The Real World
Adam Sterling // April 12, 2013
At times, it feels like my Facebook feed is a virtual Pride Parade. Being social and gay in a relatively small city with an even smaller LGBT community means this is practically inevitable.
Every now and again, one of the more outspoken Pride Marchers shares a news story about a horrendous hate crime committed by a fundamentalist Christian, usually with some sort of comment like, “What is wrong with Christians?” Within minutes, the post will be littered with supportive comments, but there is almost always one comment that goes something like this: “Those people aren’t real Christians.”
This has always struck me as disingenuous. After all, the people who committed this crime oftentimes describe themselves as devout, churchgoing Christians. They read the Bible. Sometimes they even tattoo scripture onto their chests, like they need a really obvious reminder. But then they also set fire to a gay couple’s home or beat the snot out of a woman with a buzz cut.
Now, admittedly, I lean quite heavily on the atheist side of agnosticism. But to me, committing these crimes doesn’t mean these people are no longer “real” Christians. It just means that Christianity is home to some very evil people. And that’s okay.
Well, it’s okay insofar as it’s okay that this entire planet is home to some very evil people. Christianity is also home to some very loving people who would never dream of committing acts of hatred against another person. But, yes, Christianity has evil in it, because it is ultimately a construct of humanity. And let’s face it, there has never been a better manifestation of imperfection than humanity. For all its light, Christianity has shadows.
So, too, does public relations.
Of course, we know this. In classes, we’ve been shown how Joseph Goebbels used black propaganda to convince an entire generation to devote themselves to the Third Reich. But we’ve been told, “that’s not us.” After all, people like Goebbels and Edward Bernays did not strive for the all-important two-way symmetrical communication. That’s what we do, as enlightened public relations professionals.
It has become a cliché at this point to note that the public relations industry is in desperate need of a really good public relations team. But, quite frankly, it’s true. Despite being an integral part of practically all organizations, we have a bad reputation and, oftentimes, the general public is more than happy to speak out against the evils of PR.
This kind of distrust and dislike seems to spark a sort of cognitive dissonance in public relations practitioners.
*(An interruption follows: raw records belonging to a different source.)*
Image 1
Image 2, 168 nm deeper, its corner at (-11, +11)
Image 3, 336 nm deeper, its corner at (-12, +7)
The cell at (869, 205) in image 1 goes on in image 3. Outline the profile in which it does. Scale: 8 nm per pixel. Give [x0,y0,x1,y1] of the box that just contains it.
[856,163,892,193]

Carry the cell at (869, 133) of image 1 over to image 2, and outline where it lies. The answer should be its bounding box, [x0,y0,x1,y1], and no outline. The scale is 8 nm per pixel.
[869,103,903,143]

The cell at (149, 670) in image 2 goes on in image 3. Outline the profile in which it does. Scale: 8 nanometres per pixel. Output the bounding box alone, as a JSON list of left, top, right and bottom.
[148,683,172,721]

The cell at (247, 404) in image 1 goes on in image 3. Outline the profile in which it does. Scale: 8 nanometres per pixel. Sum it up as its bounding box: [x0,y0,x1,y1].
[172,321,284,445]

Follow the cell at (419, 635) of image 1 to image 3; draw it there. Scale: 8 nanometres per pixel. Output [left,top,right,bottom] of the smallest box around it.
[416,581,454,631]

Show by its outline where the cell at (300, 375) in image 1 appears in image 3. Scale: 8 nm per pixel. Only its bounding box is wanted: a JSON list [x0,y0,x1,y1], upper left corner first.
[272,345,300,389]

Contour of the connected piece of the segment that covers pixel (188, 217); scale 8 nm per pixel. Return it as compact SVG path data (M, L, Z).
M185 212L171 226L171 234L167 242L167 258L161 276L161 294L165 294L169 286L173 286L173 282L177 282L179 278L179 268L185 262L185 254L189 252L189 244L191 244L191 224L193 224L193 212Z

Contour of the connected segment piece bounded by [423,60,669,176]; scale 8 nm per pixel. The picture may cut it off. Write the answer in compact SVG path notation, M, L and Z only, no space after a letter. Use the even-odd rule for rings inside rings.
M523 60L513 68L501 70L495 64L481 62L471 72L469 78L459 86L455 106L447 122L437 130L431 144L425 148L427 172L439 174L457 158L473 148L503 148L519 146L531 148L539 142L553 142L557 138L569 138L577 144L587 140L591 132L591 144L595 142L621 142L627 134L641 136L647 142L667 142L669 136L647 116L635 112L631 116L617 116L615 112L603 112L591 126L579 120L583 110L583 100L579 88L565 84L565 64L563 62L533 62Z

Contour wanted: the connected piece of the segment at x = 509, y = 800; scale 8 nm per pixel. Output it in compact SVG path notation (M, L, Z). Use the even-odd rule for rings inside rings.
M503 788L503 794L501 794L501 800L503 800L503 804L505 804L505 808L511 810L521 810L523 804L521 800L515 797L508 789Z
When we see our friends mock a corporate spokesperson for trying to skirt around a controversial topic, we become those well-intentioned Christians: “Well, that’s not real public relations.”
Yes, actually, it is. It might be poorly executed public relations and it might go against everything you believe as a practitioner. But it’s part of our industry and we need to own that. There’s a danger in pretending that a certain brand of PR isn’t “real” PR: when you’re asked to defend a company that doesn’t deserve it, you won’t realize that you have become that spokesperson your friends mock. After all, you’re a “real” public relations practitioner.
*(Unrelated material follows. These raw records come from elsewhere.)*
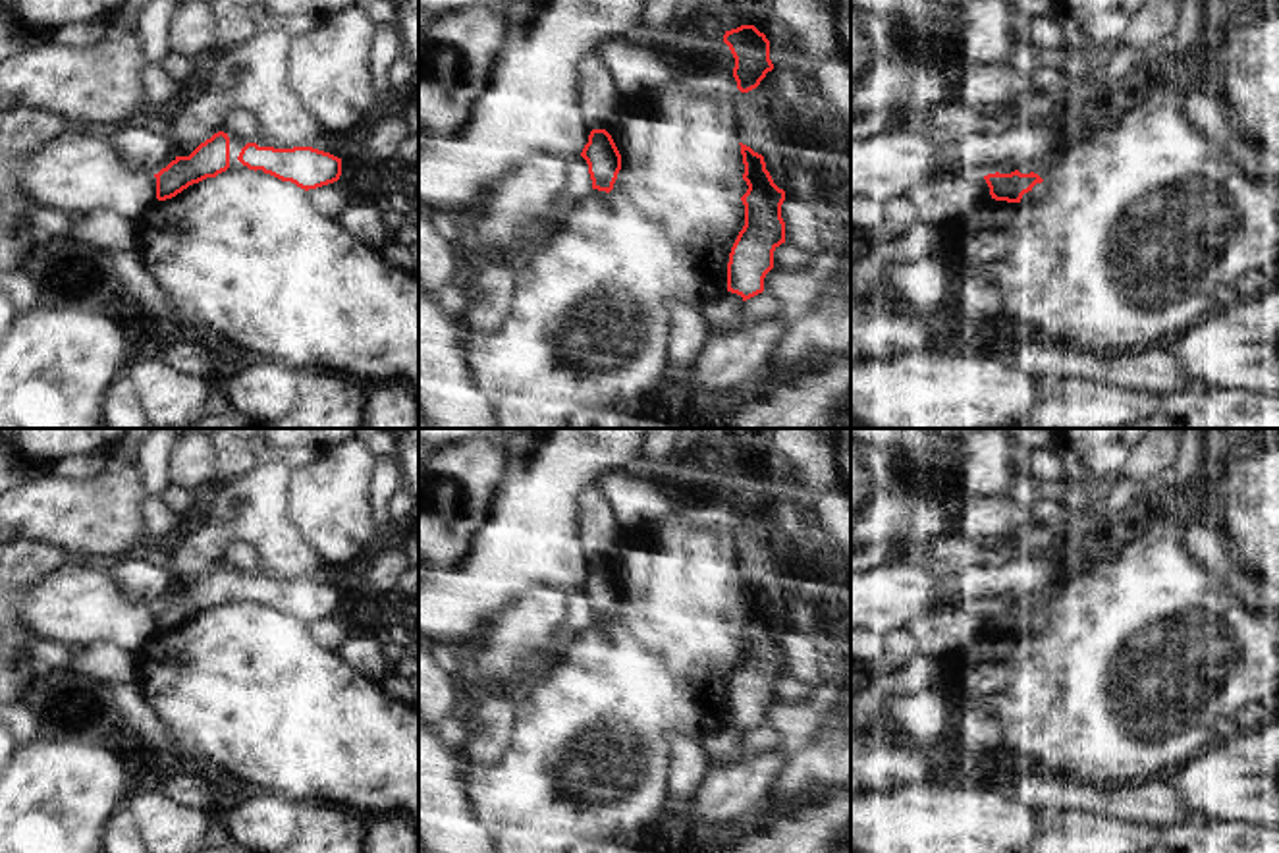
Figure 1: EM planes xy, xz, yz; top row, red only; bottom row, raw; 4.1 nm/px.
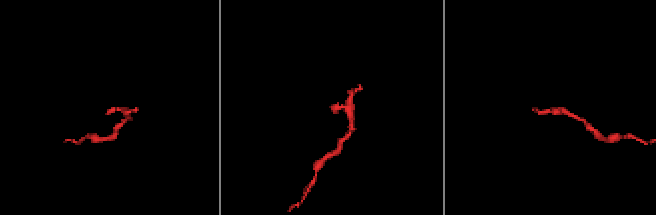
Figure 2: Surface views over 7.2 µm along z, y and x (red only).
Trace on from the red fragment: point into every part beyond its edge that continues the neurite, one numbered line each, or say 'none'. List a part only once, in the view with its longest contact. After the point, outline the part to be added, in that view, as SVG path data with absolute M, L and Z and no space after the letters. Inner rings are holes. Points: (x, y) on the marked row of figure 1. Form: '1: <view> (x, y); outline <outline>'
none

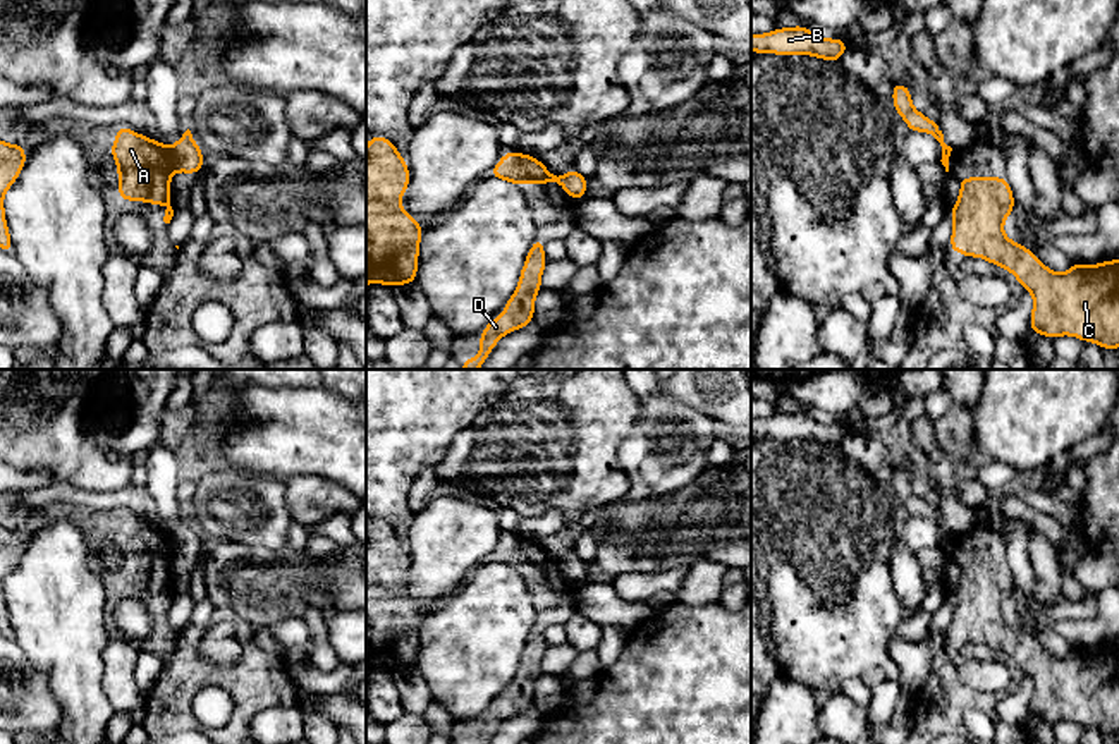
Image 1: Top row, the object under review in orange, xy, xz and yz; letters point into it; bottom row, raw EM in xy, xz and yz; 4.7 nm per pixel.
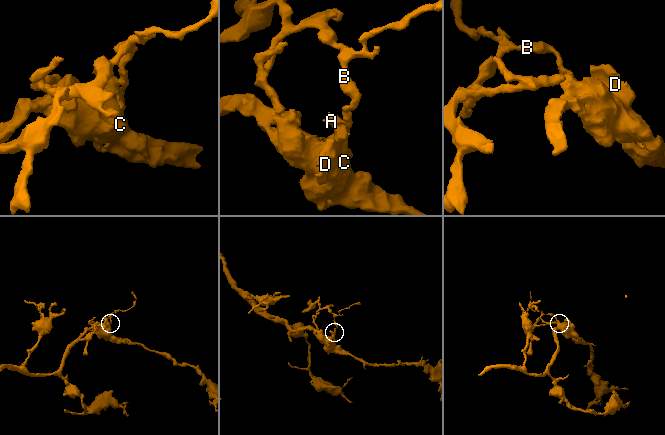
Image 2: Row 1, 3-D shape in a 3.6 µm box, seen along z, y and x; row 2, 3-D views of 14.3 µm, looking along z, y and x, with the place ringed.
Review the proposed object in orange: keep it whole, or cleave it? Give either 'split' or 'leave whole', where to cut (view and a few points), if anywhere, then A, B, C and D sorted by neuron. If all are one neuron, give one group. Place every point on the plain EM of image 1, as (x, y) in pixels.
split; cut in xy along (169, 533), (176, 555); A C D / B

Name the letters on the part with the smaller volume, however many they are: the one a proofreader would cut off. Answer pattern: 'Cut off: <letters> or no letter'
Cut off: B

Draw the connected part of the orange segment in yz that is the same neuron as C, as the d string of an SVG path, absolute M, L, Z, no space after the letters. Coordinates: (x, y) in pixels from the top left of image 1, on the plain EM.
M957 562L959 582L949 596L952 619L949 634L968 643L983 643L1014 660L1031 677L1030 718L1050 725L1069 720L1119 737L1119 644L1097 649L1071 648L1066 658L1055 658L1035 643L1021 627L1004 620L1004 605L1014 598L1014 577L1007 562Z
When crisis strikes our clients, we tell them to look to their mission and their values – these will help steer them through and they will emerge better for it. What we forget is that we need to follow this advice, too. Crises are not just for businesses. We will find ourselves in the midst of personal and professional crises time and again.
One of the most valuable and undervalued courses in the Bachelor of Public Relations program is Wade Kenney’s Ethics and Public Relations. Throughout the course, I heard complaints from my fellow classmates that Wade was too focused on philosophy and wasn’t providing practical, industry-specific advice. If you’ll forgive my bluntness: these classmates were missing the point.
Yes, there are certain things public relations practitioners should know that would logically fall under the umbrella of “ethics.” For the most part, however, these seem to be more about legal issues than ethics. After all, industries don’t have ethics, people do. People just happen to work in industries.
In order to operate ethically in our industry, we need that philosophical foundation. We need to be prompted to think about our values and what we want to stand for as people, not just public relations practitioners.
This doesn’t eradicate our industry’s shadows. After all, despite how much we wish it weren’t so, not all beliefs are created equal. But, at the very least, having values is how you find work you value. It’s how you confidently speak to the media and act as the first line of defense for a company that you feel truly deserves to be defended.
It’s how you can begin to define “real” public relations for yourself.